Charlie Wilson's War
Back in the days of Donna Summer and “Dallas,” when news junkies got their fix from wire machines, there was a Cold War everyone knew about and a real war, between playboy Soviet pilots who got their kicks from strafing Afghan villagers to the rousing sounds of the Proshchanie Slavianki march and the noble Afghans, pawns in a Communist play for Middle Eastern dominance. Based on the George Crile book, “Charlie Wilson’s War” is the story of the Texas congressman (played by Tom Hanks, who co-produced the movie) who, in the 80’s, through a precise chemical combination of swagger and whisky, was able to negotiate peace on a scale that ranged from nativities on the firehouse lawn to
driving the Soviets out of Afghanistan without letting anyone know where the mujahadeen were getting their helicopter-destroying Stingers.
In a movie about spending money wisely, it appears the bucks spent on production were also spent smartly. You could spend 103 minutes online, watching the vintage, stenographic, bloodless BBC reporting of the day, but judging that the second most viewed video when you search for Soviet-Afghan war is a domestic production called Funny Army Dances, not too many people are digging for this stuff. But in Aaron Sorkin’s (“A Few Good Men”) hands, with a brooding, window-smashing
Philip Seymour Hoffman, Hanks’s All-American protagonist (who wonders if they wouldn’t just be happier over there if they could get alcohol and women in the same room) and enough shoulder-mounted grenade launchers, strippers and bellydancers to populate a James Bond movie, it all goes down like a Bombay martini instead of the head-spinning guilt trip it ends up as.
Guilt trip? But we defeated the Red Army! How wonderful for us! As Hoffman’s Zen-master in Langley, Gust Avrokatos, says, “We’ll see.” Because then we bailed on Afghanistan.
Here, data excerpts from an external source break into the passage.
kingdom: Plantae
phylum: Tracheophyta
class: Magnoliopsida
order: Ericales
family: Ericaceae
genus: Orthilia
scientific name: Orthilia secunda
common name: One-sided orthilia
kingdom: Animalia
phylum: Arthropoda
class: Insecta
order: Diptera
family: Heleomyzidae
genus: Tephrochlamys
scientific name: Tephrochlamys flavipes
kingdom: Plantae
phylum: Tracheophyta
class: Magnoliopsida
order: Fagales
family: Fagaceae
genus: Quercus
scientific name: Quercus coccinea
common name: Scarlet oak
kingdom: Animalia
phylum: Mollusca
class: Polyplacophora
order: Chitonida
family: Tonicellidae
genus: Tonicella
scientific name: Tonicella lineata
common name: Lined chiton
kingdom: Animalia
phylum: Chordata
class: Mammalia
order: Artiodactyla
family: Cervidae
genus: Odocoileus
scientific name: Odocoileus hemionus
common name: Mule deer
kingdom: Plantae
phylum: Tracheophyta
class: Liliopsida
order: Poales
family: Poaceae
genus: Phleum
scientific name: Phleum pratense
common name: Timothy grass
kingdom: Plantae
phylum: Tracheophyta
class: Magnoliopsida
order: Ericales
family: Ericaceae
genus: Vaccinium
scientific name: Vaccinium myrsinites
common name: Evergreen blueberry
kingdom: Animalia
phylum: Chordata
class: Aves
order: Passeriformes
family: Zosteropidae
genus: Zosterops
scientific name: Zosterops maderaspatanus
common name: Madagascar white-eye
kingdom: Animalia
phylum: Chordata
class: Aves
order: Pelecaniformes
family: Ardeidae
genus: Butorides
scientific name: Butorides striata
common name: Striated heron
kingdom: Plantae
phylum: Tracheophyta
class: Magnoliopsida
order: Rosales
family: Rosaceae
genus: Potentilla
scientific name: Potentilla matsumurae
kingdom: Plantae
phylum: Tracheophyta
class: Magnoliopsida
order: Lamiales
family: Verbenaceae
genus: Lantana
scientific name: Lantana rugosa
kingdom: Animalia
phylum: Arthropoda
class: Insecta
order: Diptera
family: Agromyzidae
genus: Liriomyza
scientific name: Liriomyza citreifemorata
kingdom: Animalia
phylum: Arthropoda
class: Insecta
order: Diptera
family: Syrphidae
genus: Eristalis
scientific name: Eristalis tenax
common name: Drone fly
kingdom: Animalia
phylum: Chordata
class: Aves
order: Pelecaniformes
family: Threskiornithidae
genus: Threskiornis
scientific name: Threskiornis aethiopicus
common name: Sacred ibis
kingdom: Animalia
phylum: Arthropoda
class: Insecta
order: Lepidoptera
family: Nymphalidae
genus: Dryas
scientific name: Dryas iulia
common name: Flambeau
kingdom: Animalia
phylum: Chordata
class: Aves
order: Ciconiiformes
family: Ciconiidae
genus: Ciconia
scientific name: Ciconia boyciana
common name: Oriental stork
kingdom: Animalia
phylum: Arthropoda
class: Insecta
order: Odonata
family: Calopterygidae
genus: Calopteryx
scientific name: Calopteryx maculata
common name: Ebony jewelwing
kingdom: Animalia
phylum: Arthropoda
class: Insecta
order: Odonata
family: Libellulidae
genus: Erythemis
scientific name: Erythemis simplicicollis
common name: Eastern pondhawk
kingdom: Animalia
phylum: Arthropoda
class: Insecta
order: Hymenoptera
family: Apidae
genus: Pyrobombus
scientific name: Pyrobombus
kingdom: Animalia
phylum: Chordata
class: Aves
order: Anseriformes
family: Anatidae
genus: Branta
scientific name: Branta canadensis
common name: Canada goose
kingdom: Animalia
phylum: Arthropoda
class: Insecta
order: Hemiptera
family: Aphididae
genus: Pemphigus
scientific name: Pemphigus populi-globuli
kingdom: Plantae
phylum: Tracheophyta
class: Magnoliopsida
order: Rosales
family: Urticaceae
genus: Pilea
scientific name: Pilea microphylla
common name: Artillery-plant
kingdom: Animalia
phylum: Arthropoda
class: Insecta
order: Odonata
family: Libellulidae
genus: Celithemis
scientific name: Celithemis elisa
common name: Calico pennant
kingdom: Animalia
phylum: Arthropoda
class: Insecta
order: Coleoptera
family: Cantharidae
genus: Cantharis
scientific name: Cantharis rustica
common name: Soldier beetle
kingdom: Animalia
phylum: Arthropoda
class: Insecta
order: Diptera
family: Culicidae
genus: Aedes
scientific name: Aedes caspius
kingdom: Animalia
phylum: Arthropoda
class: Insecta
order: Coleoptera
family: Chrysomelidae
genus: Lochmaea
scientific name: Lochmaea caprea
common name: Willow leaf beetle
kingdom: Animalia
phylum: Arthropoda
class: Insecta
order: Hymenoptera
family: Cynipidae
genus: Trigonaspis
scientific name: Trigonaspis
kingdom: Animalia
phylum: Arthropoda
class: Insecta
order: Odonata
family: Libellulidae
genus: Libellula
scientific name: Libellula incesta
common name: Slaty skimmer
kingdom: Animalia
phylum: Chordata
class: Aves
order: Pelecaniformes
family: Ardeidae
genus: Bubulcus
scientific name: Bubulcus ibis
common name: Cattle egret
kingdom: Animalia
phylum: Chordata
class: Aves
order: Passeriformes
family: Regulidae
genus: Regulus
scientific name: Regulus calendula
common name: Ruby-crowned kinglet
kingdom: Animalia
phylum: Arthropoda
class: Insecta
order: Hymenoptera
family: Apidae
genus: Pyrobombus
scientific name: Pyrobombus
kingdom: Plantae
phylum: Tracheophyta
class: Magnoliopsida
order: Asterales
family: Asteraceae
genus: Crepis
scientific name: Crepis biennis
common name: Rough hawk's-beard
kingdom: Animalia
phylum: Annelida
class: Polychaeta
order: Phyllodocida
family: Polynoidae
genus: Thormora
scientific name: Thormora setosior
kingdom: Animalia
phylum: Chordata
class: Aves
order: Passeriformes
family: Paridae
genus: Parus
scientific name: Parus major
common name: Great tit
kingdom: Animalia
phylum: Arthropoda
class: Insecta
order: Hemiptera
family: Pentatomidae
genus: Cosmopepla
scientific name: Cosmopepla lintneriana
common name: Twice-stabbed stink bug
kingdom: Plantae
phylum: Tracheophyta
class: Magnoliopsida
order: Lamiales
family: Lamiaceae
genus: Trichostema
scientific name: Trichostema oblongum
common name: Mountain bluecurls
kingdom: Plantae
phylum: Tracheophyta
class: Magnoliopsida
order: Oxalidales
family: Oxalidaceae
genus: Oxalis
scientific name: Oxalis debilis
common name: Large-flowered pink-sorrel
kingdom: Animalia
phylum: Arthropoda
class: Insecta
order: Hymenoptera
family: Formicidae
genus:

In Charlie Wilson’s words, “we always leave and the ball keeps bouncing.” To paraphrase his final words of the movie, “we effed up the end game.”
It’s quite a balancing act, telling a story of a multi-year, multi-agency, multi-country covert military operation in a way that satisfies most poli-sci historians while still appealing to your average fan of Julia Roberts (who must have employed the same Connecticut voice coach as George W. Bush for her “Texas” accent).
One historian blasted “Charlie Wilson’s War” for not name-dropping Reagan enough, and for dropping the f-bomb too much. An AlterNet essay rages that the big lie of the movie (but not the book) is the
disappearance of muj leader Gulbaddin Hekmatyar. The movie claims that the money went just to assassinated Afghan leader Ahmad Shah Massoud, while more than 40 times more went to Hekmatyar, who’s alleged to have spent it more on his countrymen than the Ruskies.
Yeah. You go ahead and make a movie with all the details. Let me know how that works out for you, in a world where foreign policy is a wart on the toe of who Lindsay Lohan is holding hands with. Even John McCain — who to his credit probably doesn’t know who Sam Ronson is — has confused Iraq and Afghanistan’s borders.
“Charlie Wilson’s War” will strike some as incomplete, because what really happened is always going to be more complex and nuanced than you can fit in a movie. Hopefully, for the majority, it will serve as jaw-dropping history. It’s an absorbing, entertaining success and, as the outline to a social studies lesson the vast majority of Americans have never heard of, it does what most movies neither achieve — nor even aim for.